- Problem -
Copy every line of the records below that holds the word "lines".

(Data items)
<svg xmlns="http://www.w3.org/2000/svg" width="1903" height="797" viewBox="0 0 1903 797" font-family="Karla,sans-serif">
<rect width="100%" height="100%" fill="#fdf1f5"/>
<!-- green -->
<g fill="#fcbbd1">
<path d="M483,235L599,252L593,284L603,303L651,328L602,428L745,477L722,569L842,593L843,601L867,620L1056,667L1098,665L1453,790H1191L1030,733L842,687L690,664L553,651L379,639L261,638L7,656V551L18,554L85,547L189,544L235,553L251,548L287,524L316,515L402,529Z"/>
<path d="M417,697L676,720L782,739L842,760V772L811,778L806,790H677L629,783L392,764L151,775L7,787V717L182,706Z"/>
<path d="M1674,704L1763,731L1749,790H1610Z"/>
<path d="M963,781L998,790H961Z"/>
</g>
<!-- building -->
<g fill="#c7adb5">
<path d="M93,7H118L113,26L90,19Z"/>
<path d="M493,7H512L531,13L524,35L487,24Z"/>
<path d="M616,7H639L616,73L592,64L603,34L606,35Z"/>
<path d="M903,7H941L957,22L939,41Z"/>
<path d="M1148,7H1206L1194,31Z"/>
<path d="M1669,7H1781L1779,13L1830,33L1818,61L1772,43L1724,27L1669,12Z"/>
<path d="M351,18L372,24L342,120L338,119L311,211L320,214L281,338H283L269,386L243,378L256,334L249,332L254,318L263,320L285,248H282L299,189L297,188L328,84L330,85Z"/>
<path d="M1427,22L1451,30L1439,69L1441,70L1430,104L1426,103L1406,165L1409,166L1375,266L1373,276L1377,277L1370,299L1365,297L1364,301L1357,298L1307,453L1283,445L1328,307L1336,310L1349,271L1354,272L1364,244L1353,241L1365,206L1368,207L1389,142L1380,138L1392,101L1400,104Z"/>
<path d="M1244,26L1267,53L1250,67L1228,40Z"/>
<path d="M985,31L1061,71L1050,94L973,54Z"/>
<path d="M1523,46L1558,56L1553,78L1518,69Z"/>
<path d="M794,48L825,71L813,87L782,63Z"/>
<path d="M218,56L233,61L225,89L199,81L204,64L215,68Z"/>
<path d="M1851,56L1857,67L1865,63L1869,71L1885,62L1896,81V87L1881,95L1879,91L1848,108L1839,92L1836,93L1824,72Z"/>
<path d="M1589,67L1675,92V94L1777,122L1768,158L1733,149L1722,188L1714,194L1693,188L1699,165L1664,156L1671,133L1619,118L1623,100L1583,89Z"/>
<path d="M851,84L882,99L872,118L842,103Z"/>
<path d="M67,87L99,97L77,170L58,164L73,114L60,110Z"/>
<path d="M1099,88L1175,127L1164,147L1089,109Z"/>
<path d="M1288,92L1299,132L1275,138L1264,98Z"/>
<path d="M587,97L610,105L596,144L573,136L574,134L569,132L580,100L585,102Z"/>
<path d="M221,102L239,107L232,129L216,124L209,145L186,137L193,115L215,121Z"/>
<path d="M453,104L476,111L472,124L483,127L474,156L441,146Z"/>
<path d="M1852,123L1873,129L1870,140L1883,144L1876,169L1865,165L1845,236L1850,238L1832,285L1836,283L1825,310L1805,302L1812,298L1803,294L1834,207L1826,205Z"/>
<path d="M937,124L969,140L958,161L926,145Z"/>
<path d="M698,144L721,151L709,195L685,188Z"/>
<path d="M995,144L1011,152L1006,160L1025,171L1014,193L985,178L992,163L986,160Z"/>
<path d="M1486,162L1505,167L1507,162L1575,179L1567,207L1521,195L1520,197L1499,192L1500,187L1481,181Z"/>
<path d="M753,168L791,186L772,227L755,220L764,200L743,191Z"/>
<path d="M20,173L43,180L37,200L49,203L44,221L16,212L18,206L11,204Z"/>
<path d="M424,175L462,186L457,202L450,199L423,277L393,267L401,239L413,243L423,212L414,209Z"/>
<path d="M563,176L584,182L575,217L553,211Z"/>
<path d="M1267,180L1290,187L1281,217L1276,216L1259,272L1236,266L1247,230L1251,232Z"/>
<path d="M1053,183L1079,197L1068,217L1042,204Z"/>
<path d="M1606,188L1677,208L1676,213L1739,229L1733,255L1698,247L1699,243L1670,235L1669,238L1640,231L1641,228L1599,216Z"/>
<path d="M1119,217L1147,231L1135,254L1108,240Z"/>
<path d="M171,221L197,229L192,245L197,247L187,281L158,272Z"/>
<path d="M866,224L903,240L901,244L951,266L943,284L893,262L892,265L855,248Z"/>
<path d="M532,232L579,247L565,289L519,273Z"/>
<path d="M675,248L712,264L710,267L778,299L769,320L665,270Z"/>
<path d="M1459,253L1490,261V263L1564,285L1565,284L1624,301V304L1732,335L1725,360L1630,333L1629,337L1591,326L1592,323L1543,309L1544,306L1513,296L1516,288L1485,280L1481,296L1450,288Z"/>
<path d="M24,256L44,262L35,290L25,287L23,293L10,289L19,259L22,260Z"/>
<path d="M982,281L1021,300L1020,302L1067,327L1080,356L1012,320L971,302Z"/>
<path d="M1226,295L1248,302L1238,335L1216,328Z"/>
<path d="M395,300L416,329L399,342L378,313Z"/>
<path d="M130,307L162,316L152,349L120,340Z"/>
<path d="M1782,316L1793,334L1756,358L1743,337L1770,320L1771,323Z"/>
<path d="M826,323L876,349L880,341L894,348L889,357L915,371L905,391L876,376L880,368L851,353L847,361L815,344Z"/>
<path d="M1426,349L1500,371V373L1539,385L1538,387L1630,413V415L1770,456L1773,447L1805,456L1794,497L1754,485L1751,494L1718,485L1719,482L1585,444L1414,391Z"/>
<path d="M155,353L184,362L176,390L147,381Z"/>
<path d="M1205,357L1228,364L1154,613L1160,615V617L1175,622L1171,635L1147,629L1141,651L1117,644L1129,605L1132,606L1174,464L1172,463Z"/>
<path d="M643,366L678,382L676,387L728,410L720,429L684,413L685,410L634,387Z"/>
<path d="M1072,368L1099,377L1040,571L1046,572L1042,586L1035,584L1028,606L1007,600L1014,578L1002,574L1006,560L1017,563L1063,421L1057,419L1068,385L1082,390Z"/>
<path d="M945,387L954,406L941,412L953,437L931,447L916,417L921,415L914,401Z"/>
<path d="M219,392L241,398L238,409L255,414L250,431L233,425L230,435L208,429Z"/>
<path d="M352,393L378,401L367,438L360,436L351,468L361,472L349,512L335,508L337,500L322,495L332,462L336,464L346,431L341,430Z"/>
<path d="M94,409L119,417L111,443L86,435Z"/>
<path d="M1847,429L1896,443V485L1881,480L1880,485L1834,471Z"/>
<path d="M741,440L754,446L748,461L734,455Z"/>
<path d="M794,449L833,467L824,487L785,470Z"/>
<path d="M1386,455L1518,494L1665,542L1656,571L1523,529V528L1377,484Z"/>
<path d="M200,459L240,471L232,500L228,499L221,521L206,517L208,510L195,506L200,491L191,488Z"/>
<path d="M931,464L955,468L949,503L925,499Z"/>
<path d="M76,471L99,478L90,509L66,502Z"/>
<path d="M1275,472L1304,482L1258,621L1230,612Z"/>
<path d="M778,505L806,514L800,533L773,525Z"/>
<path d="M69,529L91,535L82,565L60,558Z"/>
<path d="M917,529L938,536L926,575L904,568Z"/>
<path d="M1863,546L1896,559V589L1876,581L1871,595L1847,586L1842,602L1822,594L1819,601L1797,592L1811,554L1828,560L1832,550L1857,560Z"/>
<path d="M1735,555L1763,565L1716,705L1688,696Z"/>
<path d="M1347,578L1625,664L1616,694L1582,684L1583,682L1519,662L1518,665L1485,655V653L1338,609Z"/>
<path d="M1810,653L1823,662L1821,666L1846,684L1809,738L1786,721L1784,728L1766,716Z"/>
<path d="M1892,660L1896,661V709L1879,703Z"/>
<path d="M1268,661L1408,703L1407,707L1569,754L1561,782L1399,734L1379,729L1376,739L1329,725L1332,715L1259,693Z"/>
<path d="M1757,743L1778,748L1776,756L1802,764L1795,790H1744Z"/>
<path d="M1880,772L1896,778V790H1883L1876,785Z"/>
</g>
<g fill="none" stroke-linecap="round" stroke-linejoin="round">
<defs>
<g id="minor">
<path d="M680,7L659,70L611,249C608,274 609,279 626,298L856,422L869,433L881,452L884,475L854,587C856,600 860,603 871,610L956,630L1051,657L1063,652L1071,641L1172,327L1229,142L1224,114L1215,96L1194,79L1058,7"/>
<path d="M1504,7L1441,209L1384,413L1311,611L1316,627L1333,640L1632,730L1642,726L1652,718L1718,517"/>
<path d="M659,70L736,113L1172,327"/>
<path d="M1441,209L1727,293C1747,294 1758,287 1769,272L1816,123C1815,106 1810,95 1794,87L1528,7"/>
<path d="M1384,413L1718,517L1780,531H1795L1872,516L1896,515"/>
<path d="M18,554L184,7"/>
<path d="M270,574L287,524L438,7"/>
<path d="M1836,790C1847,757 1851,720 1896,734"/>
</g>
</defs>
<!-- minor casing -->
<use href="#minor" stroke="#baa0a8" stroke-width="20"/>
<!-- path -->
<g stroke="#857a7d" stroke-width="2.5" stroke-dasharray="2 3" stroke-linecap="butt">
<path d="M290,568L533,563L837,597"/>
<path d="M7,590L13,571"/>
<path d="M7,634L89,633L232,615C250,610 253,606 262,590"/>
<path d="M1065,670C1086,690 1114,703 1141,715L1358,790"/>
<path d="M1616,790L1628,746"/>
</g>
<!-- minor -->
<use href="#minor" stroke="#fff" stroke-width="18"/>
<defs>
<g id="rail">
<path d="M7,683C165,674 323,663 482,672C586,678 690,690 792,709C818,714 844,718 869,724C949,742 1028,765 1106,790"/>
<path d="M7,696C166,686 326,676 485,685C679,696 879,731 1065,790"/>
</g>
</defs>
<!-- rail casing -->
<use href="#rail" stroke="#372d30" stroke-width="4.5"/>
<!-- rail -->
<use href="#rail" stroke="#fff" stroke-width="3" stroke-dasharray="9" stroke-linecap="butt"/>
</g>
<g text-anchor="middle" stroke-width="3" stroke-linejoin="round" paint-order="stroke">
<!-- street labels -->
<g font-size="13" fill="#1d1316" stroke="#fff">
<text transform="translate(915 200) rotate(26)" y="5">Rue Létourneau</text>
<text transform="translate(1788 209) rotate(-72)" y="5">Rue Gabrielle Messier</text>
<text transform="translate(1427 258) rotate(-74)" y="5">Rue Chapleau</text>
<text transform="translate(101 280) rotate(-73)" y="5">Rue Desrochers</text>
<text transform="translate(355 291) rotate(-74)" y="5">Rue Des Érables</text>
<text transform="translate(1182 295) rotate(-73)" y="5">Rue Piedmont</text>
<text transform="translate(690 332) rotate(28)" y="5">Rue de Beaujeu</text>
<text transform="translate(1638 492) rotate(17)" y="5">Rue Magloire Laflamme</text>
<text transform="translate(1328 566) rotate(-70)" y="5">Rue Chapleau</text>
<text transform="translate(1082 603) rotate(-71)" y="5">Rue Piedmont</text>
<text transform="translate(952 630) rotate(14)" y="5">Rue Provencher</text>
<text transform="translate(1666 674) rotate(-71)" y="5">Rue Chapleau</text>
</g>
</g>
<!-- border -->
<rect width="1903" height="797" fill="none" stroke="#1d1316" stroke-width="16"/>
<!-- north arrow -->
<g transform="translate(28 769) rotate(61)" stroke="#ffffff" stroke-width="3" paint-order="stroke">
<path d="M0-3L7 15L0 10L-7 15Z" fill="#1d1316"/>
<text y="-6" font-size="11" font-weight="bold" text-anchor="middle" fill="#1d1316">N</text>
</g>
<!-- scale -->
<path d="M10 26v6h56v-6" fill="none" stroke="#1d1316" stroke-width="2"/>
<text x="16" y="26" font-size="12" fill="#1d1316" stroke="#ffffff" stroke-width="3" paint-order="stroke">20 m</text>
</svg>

* * *

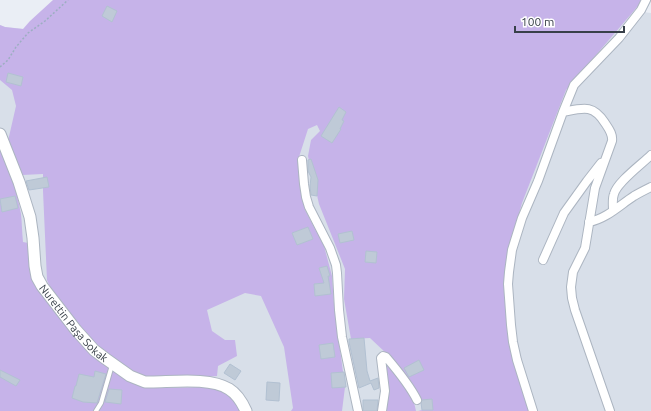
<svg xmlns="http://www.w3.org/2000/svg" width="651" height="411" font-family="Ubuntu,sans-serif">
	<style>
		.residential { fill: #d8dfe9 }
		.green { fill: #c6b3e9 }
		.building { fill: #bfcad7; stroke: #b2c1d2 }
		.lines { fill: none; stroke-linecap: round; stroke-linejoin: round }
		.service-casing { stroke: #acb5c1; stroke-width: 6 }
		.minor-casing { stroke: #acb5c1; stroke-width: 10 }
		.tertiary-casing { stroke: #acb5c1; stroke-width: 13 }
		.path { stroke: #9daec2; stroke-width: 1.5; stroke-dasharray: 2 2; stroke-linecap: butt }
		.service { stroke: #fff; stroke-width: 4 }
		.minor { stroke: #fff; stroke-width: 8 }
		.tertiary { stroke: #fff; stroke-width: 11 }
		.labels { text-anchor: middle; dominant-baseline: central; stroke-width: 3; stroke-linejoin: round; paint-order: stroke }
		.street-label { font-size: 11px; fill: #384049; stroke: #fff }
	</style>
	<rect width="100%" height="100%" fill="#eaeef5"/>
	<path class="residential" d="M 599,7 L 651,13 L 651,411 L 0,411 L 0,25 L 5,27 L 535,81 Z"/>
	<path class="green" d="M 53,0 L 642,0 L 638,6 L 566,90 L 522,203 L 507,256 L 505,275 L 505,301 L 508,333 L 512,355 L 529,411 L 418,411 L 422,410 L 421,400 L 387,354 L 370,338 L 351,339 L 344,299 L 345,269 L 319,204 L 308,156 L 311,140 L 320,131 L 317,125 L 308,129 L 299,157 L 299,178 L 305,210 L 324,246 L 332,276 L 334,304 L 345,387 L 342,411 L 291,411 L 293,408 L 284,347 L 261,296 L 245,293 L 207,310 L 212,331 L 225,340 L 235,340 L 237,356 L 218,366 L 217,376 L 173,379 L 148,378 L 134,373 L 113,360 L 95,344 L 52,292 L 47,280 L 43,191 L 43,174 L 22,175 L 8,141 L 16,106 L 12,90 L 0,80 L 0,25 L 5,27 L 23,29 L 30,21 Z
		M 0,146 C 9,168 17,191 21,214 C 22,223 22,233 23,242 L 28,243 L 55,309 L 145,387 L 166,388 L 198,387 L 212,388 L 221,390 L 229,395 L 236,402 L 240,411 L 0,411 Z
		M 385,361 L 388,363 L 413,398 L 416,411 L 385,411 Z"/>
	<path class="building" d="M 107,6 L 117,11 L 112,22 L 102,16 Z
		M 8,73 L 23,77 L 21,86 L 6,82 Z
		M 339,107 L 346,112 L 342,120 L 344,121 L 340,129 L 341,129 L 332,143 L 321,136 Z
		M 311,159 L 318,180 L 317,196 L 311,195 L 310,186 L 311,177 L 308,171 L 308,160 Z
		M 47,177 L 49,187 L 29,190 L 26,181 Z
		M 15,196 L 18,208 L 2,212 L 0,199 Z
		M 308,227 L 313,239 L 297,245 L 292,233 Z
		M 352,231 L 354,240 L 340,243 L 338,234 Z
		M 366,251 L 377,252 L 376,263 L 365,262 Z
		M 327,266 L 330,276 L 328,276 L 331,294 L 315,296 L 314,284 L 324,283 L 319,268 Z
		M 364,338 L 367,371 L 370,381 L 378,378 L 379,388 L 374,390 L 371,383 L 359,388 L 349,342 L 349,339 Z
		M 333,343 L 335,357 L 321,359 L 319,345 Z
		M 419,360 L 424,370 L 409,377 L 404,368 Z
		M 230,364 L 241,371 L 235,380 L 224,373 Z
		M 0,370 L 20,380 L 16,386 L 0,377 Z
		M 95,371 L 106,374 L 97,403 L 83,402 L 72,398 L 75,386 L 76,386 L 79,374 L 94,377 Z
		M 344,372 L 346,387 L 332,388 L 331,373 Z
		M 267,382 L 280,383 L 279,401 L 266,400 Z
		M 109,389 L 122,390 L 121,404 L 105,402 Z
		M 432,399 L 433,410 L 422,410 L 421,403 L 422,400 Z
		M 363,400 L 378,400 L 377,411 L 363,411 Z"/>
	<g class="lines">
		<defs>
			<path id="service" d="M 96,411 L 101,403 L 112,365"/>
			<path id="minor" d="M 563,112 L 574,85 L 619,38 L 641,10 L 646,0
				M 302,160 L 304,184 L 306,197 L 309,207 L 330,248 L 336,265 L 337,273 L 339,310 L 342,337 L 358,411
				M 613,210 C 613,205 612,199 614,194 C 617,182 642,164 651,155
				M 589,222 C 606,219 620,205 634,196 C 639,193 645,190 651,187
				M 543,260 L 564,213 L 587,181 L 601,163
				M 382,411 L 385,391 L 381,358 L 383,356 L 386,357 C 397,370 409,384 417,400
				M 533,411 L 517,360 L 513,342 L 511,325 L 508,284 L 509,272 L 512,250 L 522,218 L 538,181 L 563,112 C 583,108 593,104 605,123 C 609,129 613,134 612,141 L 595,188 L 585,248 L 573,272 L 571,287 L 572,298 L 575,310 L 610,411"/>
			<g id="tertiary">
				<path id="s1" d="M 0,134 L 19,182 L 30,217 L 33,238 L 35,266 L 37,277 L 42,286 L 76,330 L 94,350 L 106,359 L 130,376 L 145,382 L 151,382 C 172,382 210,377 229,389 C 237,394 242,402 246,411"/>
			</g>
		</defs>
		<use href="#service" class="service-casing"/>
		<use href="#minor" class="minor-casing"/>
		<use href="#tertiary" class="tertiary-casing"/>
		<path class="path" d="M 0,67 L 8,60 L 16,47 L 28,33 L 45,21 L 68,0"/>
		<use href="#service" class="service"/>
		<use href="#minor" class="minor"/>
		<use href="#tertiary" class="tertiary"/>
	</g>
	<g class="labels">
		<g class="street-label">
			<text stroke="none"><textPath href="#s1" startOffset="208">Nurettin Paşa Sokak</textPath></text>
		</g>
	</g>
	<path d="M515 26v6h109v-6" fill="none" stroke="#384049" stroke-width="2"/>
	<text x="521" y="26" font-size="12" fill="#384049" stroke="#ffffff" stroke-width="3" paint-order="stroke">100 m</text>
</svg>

- Written response -
		.lines { fill: none; stroke-linecap: round; stroke-linejoin: round }
	<g class="lines">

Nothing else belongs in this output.